### DIRECTIONS FOR THIS TASK
Update the listing from its first line through the line containing "Подключайте и управляйте в Home Assistant" by replacing "新しい" with "中古". Return only those lines, with everything else unchanged.

### STORED DATA
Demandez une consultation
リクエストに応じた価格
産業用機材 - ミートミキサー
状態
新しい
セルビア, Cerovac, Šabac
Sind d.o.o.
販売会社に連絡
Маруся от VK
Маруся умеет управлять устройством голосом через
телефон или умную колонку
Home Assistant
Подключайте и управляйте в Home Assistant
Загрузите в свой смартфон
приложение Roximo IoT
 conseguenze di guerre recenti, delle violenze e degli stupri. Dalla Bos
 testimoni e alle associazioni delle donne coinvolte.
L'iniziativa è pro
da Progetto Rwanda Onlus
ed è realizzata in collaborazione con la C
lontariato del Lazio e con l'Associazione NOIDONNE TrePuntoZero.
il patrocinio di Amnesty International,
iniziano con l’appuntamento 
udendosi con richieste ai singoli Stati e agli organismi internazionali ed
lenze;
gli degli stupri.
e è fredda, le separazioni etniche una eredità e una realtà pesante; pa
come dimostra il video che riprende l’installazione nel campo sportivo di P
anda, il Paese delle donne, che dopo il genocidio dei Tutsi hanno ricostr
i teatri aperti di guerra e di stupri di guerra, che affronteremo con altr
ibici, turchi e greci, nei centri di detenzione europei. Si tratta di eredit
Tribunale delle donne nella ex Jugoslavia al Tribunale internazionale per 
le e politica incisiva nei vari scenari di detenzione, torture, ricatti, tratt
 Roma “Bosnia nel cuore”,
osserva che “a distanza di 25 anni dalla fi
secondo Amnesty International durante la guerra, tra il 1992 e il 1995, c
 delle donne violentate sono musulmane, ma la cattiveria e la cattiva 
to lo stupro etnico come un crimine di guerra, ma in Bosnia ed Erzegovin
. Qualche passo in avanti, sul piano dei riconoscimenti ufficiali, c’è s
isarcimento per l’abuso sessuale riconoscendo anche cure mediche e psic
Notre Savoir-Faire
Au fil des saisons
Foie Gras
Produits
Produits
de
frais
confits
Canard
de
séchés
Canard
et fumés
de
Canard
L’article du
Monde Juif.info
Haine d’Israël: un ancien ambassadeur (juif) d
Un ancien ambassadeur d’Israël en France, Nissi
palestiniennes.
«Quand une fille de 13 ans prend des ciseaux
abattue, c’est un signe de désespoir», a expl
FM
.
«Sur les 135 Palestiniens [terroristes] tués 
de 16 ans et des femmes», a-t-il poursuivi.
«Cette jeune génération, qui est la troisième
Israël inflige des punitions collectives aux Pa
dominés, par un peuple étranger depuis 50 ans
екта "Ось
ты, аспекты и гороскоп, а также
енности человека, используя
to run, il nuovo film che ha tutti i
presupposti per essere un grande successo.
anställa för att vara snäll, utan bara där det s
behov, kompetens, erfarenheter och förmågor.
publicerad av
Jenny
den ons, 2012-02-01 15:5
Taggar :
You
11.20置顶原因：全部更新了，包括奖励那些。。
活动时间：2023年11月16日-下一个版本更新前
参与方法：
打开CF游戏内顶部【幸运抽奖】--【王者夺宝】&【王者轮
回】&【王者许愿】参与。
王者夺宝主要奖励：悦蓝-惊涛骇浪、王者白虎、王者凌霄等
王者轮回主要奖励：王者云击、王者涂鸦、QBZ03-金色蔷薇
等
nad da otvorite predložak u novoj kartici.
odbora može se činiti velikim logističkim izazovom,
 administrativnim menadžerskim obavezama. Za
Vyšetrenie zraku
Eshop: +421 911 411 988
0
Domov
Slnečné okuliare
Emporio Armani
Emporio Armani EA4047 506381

### ANSWER TO THE EXERCISE
Demandez une consultation
リクエストに応じた価格
産業用機材 - ミートミキサー
状態
中古
セルビア, Cerovac, Šabac
Sind d.o.o.
販売会社に連絡
Маруся от VK
Маруся умеет управлять устройством голосом через
телефон или умную колонку
Home Assistant
Подключайте и управляйте в Home Assistant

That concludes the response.